Well, I was supposed to fly to New York this morning to see my father. For months, we planned to go to the Rangers-Panthers game at MSG Sunday night with my uncle Brian. My uncle is a Rangers season ticket holder, and he mailed me the tickets in December, for whatever reason. Last week, everything changed. I was standing in the library in the bio section when my phone buzzed. It's my father and he's in hysterics. I rarely, if ever, hear him in such an emotional state. He told me Brian has colon cancer. So the plan became Dad and I going alone. Well, throw in the foot of snow that has halted any means of travel in the northeast this week. So much for that.

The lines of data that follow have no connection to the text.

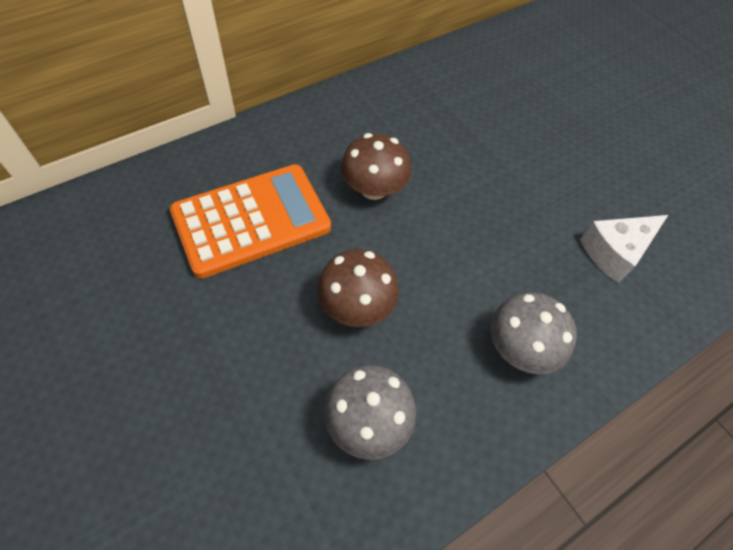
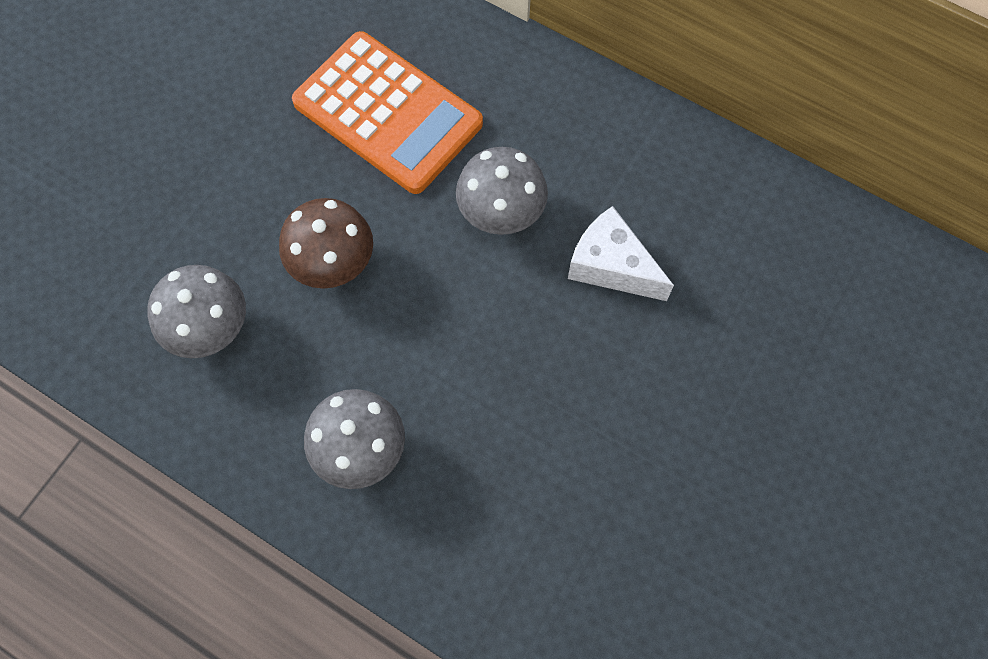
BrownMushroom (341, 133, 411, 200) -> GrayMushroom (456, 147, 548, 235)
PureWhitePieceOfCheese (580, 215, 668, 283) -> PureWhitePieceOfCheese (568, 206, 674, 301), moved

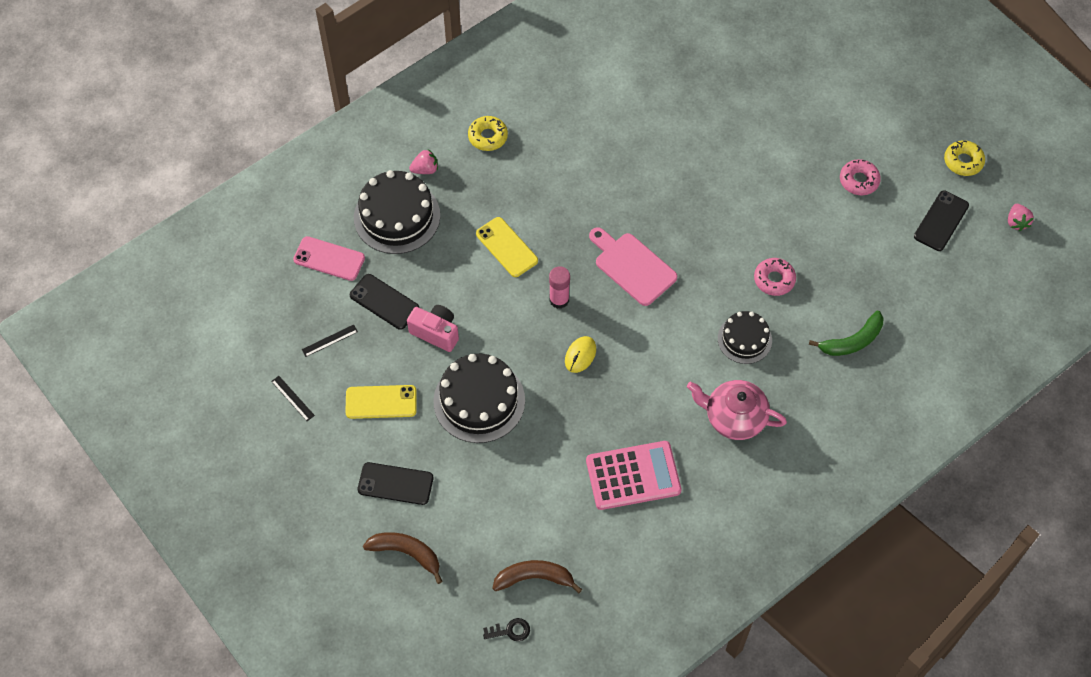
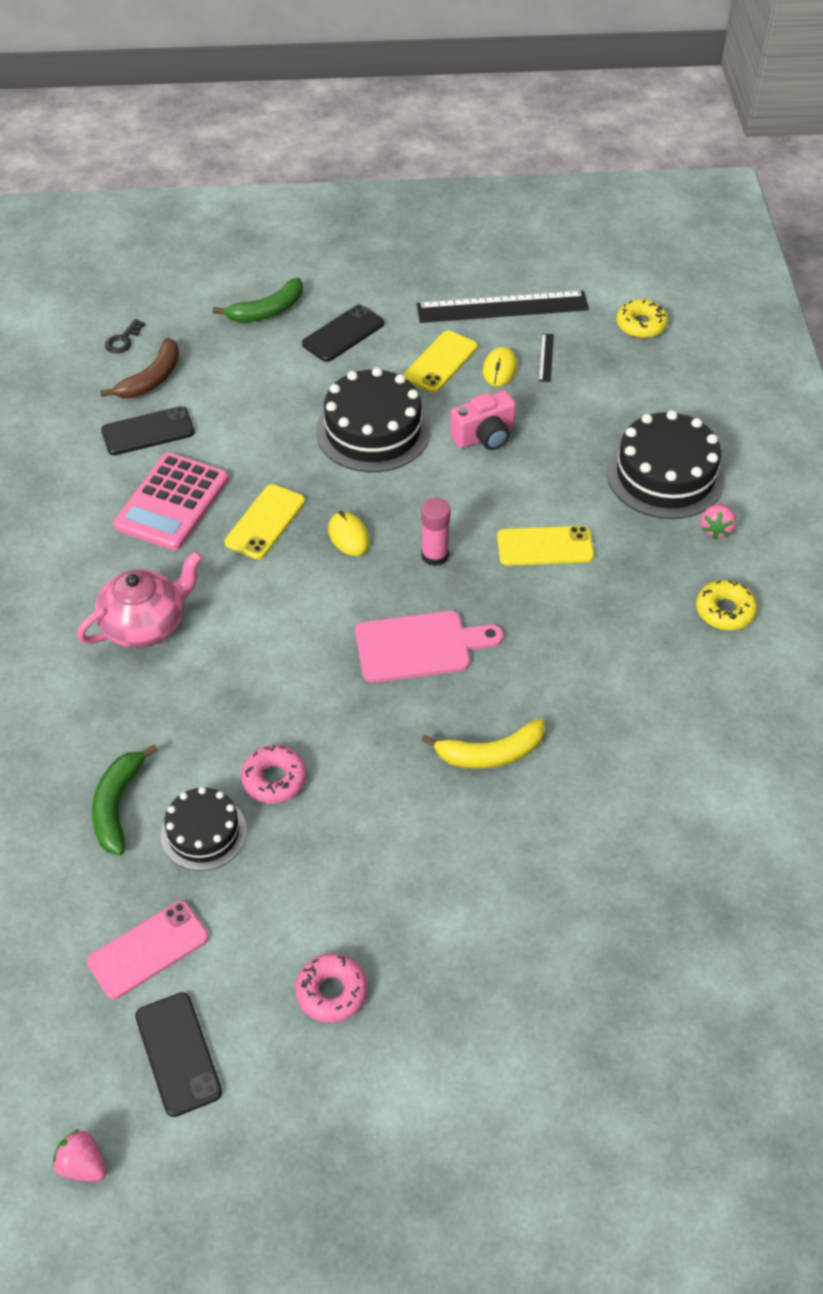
BlackMeasuringStick (271, 376, 315, 421) -> BlackMeasuringStick (416, 291, 589, 323), x2.49
PinkPhone (293, 236, 365, 281) -> PinkPhone (87, 901, 208, 999), moved
BlackPhone (350, 274, 419, 330) -> BlackPhone (101, 406, 195, 455), moved
BrownBananaFruit (363, 532, 443, 584) -> GreenBananaFruit (213, 278, 303, 322)
BlackGateau (718, 311, 772, 364) -> BlackGateau (161, 787, 247, 871), moved
BrightYellowDonut (944, 140, 985, 176) -> BrightYellowDonut (616, 299, 668, 338), moved
none -> BrightYellowPhone (225, 484, 305, 559)
none -> BrightYellowBananaFruit (422, 719, 545, 769)
none -> BrightYellowPcMouse (483, 347, 517, 386)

Then on Friday, around 3:45, I'm working on my past due cash and I feel my phone go off again. It's Mom. She told me when the doctors operated on him, they found that the cancer had spread through Brian's liver. He was intensive care last night, though he was moved to a regular room today. Dad saw him and he looked ok. He didn't have a fever or any infections, but was in pain from where the doctors had cut him open. And he hasn't eaten solid food in almost a week, so he's lost a lot of weight. Apparently, he's going through another series of tests today. When these results come in about 5-7 days, they'll know exactly what Brian is facing and what kind of treatment they can try.
I'm just numb now. I don't speak to Brian once a week or once a month but we'd been e-mailing more often. I have as much respect for him as anyone in my family. He's smart, witty, upbeat, energetic, and the kind of glue that brings people together. He has that X-factor.
More than that, I worry for his family. Of course for Susan, his wife. But especially for Danielle, his daughter, my cousin at Cornell. They have a very tight relationship and I've heard she is doing absolutely terribly at this point. She's very quiet to begin with, I shudder to think what she will do if he goes this way.
And Dad. To think, he could lose both his parents and his only sibling inside a 2.5 year period.
Right now, I'm looking for any optimism. I've spent time on my knees, the Bible, inside dark, empty churches, in group settings with people I trust. All I can do his pray and support the family.